Let’s talk about priorities. When I take on the role of the database administrator, I want to make sure both the company’s resources and my time are used efficiently. The three word title to this post addresses those priorities.
The first thing any new database administrator needs to address is to protect the data environment. There have been countless times when I’ve talked with a client, who insists that they’re taking backups regularly (though many times they’re not). I ask them when they’ve last tested those backups, and I get either the blank stare (in person), or deathly silence (on the phone.)
The other problem that I’ve seen is when the backups are done, but are handled by a third-party solution that is primarily focused on minimizing the time and space it takes to make those backups. (The solution does the data compression, so it’s “more efficient”.) So, when something goes wrong, and a database needs to be restored, it can take six to eight hours to get the database restored.

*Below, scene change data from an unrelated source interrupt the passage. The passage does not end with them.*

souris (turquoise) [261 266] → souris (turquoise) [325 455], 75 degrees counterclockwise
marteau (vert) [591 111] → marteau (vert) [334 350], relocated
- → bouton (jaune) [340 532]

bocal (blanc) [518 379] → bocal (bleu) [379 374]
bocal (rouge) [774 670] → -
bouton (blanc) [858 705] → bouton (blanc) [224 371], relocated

What’s worse is when that solution doesn’t properly handle transaction log backups, so when the database is restored, it ends up causing many hours of data loss. That data is critical to the operation of the business, but that “more efficient” solution had a higher priority.
Regardless of the solution (and my preference for SQL Server’s native tools are well known), it’s important that the backup solution deployed be regularly tested to ensure both full recovery up to the point when the systems went down (RPO – Recovery Point Objective), and that that solution be completed within a reasonable time (RTO – Recovery Time Objective). The RPO and RTO parameters need to be discussed up front with the company executives, and reasonable objectives need to be set. (You’re not going to be able to restore a 4TB database in 10 minutes, ever.) What’s more, these processes need to be tested regularly, and adjusted as the database sizes grow, because they will.

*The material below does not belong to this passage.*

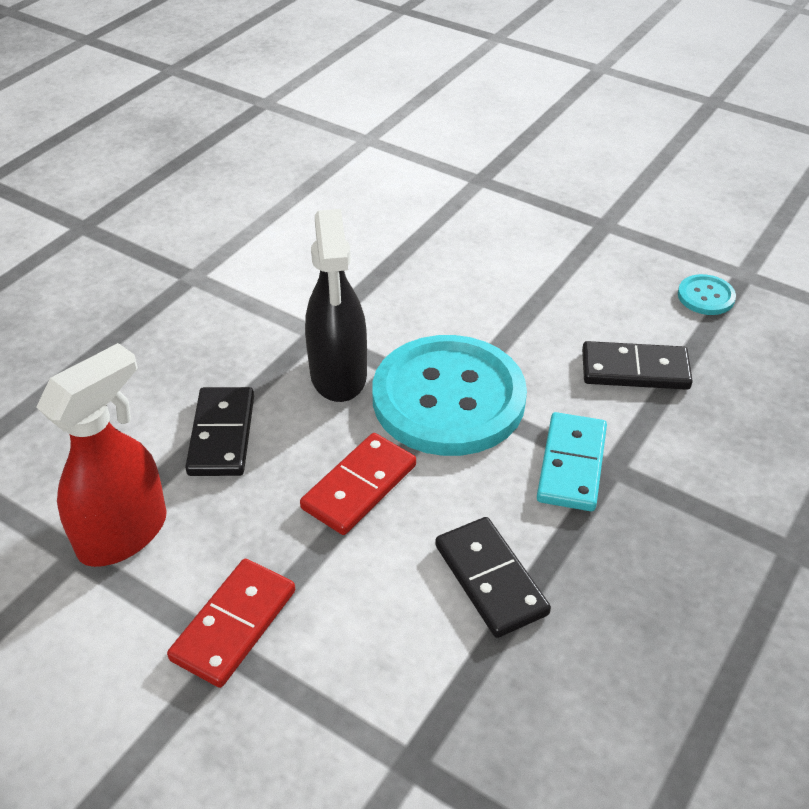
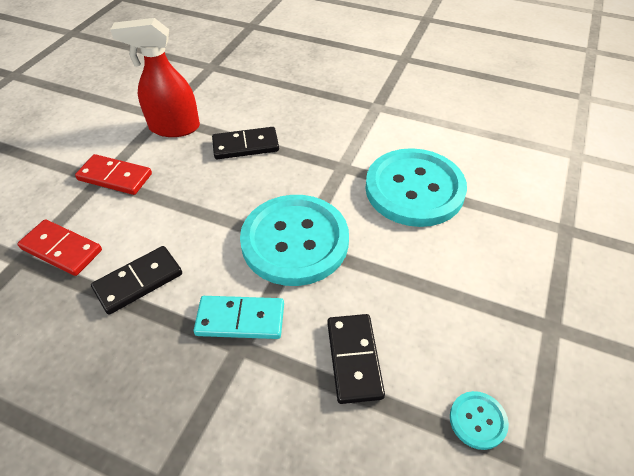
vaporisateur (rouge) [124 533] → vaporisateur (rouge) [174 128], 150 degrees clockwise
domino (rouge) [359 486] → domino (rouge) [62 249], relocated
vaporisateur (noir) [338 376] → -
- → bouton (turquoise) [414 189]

It was about 3 years ago when I first had a customer get hit with ransomware, and the customer lost more than a dozen servers. Sadly, the hosting company that managed the servers for this customer didn’t have accurate records of the server configurations for the customer, so it was a few weeks before everything was fully restored and available. (Note that the critical servers were brought back online within a few days, but even that had significant impact on the business.)
Since then I’ve heard of dozens of companies who’ve been hit with similar attacks, and sometimes the data is recoverable, and sometimes it’s not.
My first responsibility is to protect the data. That includes not only the database backups, but also having a detailed inventory of the servers and their configuration, so that my customer’s environment can be rebuilt and restored in the minimum amount of time possible.
This should be self-explanitory, but too many times I’ve walked into an IT shop and it seems like Rube Goldberg set up their systems. Now, I know that it didn’t start out that way, it was usually the result of a business need that required something be set up quickly, and so shortcuts are made. I get it.
The important thing is, the systems that perform regular maintenance against a company’s systems need to be set up in a uniform manner, so it’s easy for someone new to come in and understand what needs to be done, and the work done against one server is largely identical to the work needed against all servers.
Simplification can come in many flavors, from a consistent naming convention, to using the same set of scripts against all the servers, to naming drive letters consistently. It can come in the documentation of the server configuration, so it’s easy to understand what needs to be done if problems occur. It can come in the form of consistent IP addresses for which type of servers get which set of addresses.
Once the systems are protected, and you’ve simplified the environment as much as possible, you can focus on automation.
The general guideline is that if you have to do something more than once, script it. My guideline is that if I have to do it once I’ll script it, because I’ll probably have to do it again.
That means scripting the maintenance tasks necessary to meet the RTO and RPO mentioned earlier. It means scripting the configuration of the servers so they’re set up uniformly, as mentioned earlier. It pretty much means scripting everything.
Back when SQL Server 2005 was in beta release, I started digging through the new Server Management Objects API for SQL Server. I built my automation using VB.NET at the time, until PowerShell was introduced in 2006. I still script most everything in PowerShell, but Transact-SQL still does much that isn’t exposed in the SMO library.
I’ve been very impressed with the work that the team has built on the dbatools project, led by Chrissy LeMaire (b/t) and Rob Sewell (b/t). They and the team that has swelled up around them have put together cmdlets and modules that make it easy to automate most everything you need to do in a SQL Server environment.
What’s important is that it’s easier than ever before to automate your processes so that you don’t have to think about the next step, just execute the script that does it.
So, to sum things up, three words will help you be successful as a database administer. Protect, Simplify, and Automate.